Published This article is more than 2 years old.

The numbers: Drug retail chain CVS Caremark beat analyst estimates, reporting a higher net income of $956 million on revenue of $30.76 billion. CVS shares were up by about 1.2% today.

What’s interesting: A harsher flu season and a boost in generic drug profitability were good news for CVS. Still, the company decided to narrow its earnings forecast because of the mandatory US federal budget cuts known as sequestration. Those cutbacks have hurt spending on drugs through the Medicare health care program for senior citizens, which will hurt CVS.

The takeaway: Consolidation in the drug store space has been active, and CVS’s earnings forecast shows the sector is still facing some pressure. Just last year, Walgreens bought a 45% stake in European counterpart Alliance Boots. Two years earlier, Walgreens bought Duane Reade, a chain based in New York. The ultimate deal in this space would be a tie-up between CVS and Walgreens.

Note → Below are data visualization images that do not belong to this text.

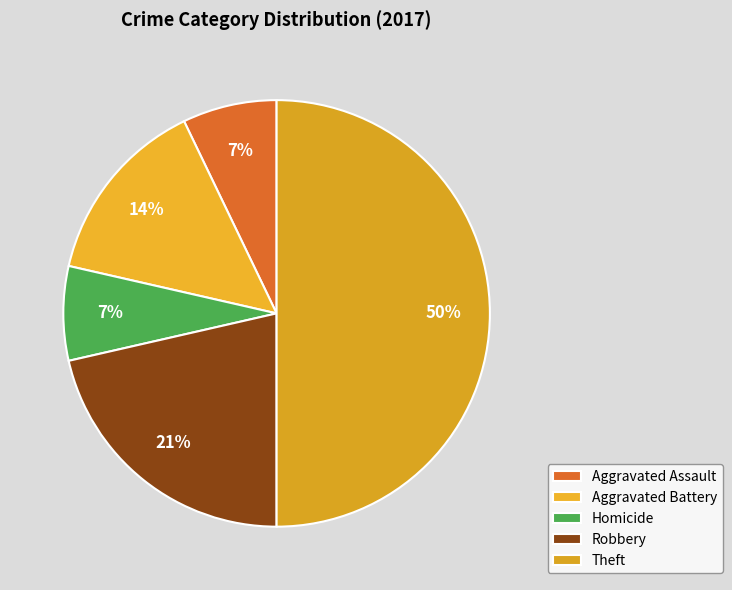

What is the ratio of the value at Aggravated Battery to the value at Aggravated Assault?

2.0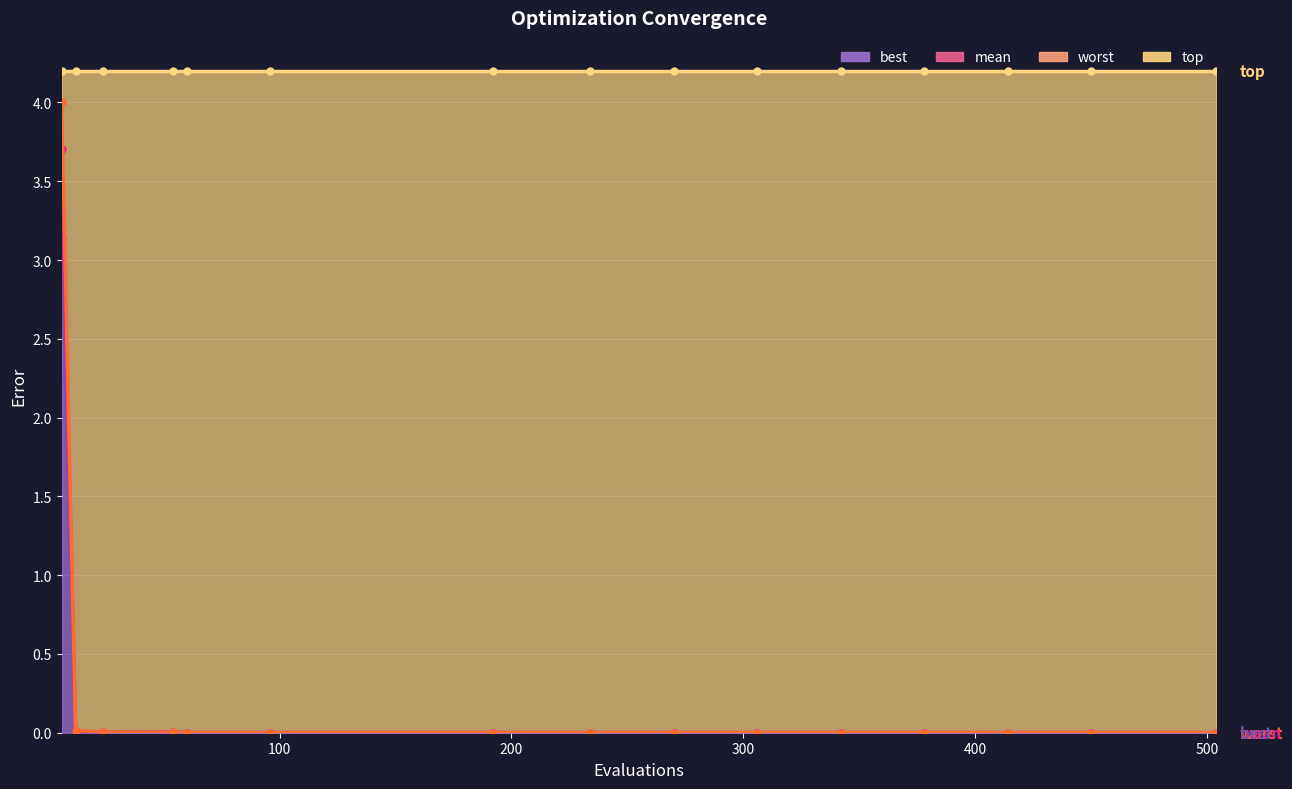

What is the highest value of the mean series?

3.7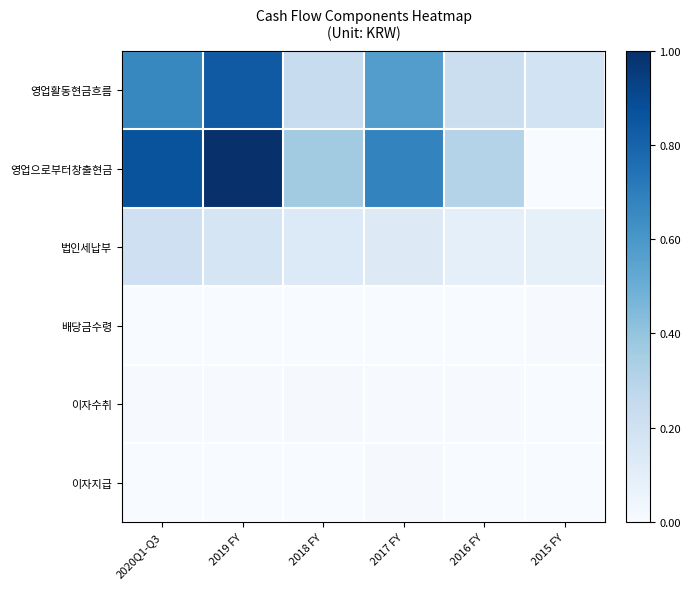

Which has a higher value, 2020Q1-Q3 or 2017 FY?

2020Q1-Q3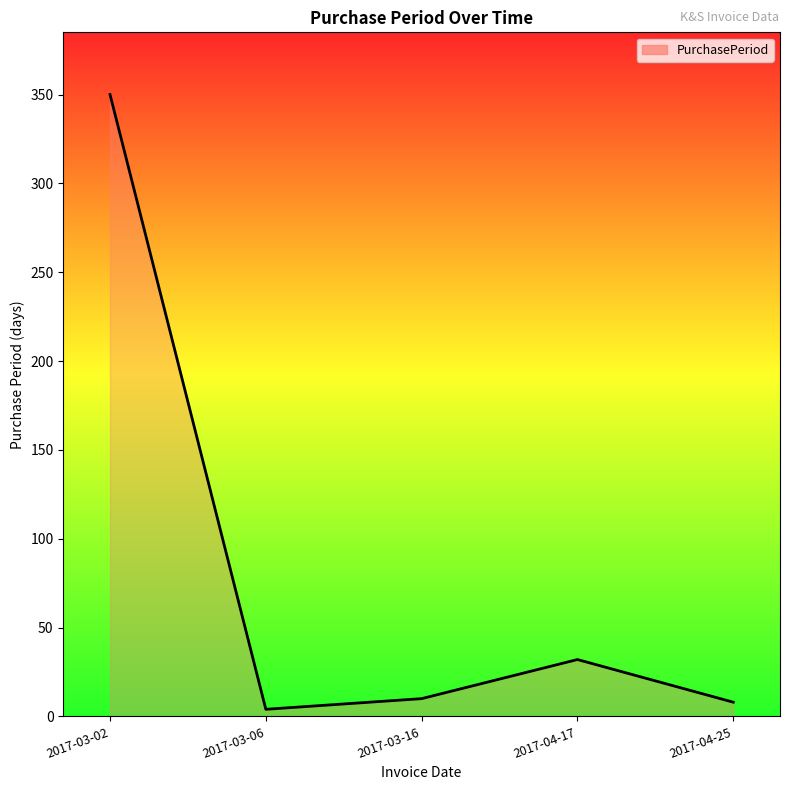

Which category has the highest value across all series?

2017-03-02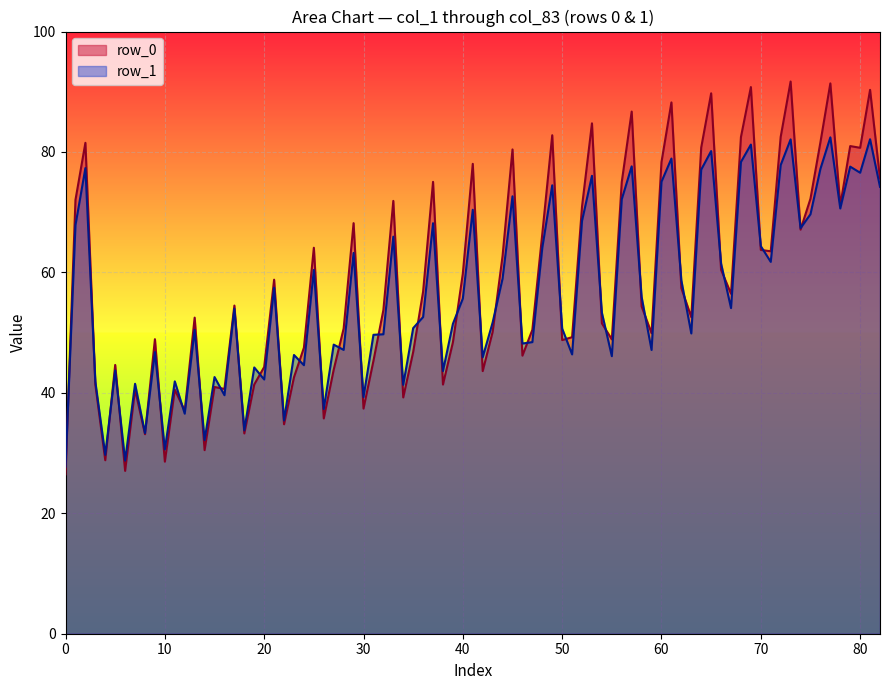

List the series in order of their peak value, highest first.

row_0, row_1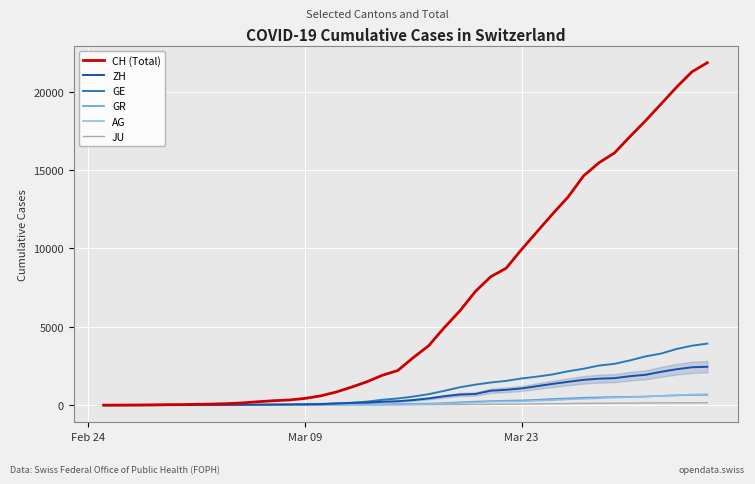

Which series has the largest total across all categories?

CH (Total)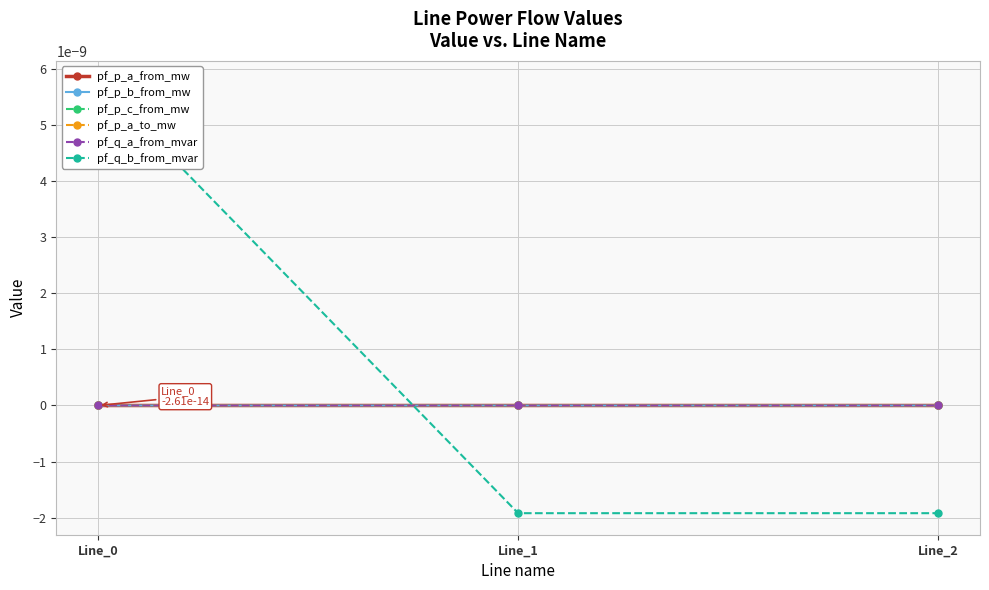

At which label does pf_p_b_from_mw first exceed 0?

Line_0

Part of the thinking is that it would give them more bargaining power over pharmacy benefit managers, which administer prescription drug programs. CVS had looked last year at acquiring Walgreens, which wasn’t interested, sources say. CVS declined to comment. But one possibility that remains is an acquisition of the smaller Rite Aid, which is often rumored to be an acquisition target.